Work request. Write out everything in the pastor's Christmas piece from "Of course, as" down to "tiny bit askew.", changing "poinsettias" to "holly".

Given text.

Have you ever had a perfect Christmas?
Of course, as a parish pastor I try very hard to make the celebration of Our Lord's birth as special and memorable as possible. The altar guild decorates the nave and chancel with poinsettias and evergreens. We put up the Christmas Tree and light the candles on the Advent Wreath. We plan special choral music to delight the ears of the worshippers who probably won't be with us again until Easter. And yet, something always seems to go a tiny bit askew.
Last year I took it into my head to memorize the Christmas gospel from the second chapter of Luke. Allow me to confess that I had been--in my wild and misspent youth--a Shakespearean actor. I planned to deliver the gospel lesson with full musical accompaniment, using the text from the King James Bible--the language of Shakespeare himself. I was certain that my stirring recitation would transport the congregation to the lowly stable in Bethlehem on the wings of histrionic revery.

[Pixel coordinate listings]
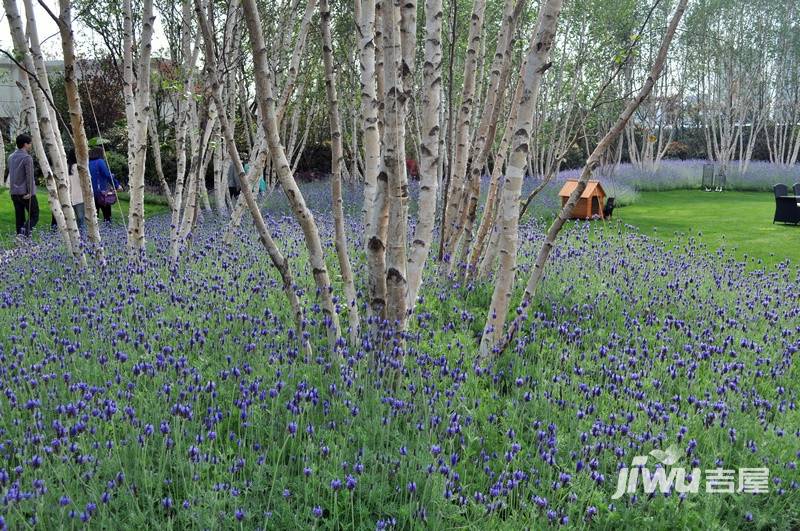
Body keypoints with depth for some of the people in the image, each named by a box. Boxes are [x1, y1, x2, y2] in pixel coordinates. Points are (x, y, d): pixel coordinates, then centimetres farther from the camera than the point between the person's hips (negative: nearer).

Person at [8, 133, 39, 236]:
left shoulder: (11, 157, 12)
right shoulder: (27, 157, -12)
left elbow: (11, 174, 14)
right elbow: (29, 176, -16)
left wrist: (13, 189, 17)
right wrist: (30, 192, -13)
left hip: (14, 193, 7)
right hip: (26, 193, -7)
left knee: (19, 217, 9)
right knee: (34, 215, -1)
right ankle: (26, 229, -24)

Written response.
Of course, as a parish pastor I try very hard to make the celebration of Our Lord's birth as special and memorable as possible. The altar guild decorates the nave and chancel with holly and evergreens. We put up the Christmas Tree and light the candles on the Advent Wreath. We plan special choral music to delight the ears of the worshippers who probably won't be with us again until Easter. And yet, something always seems to go a tiny bit askew.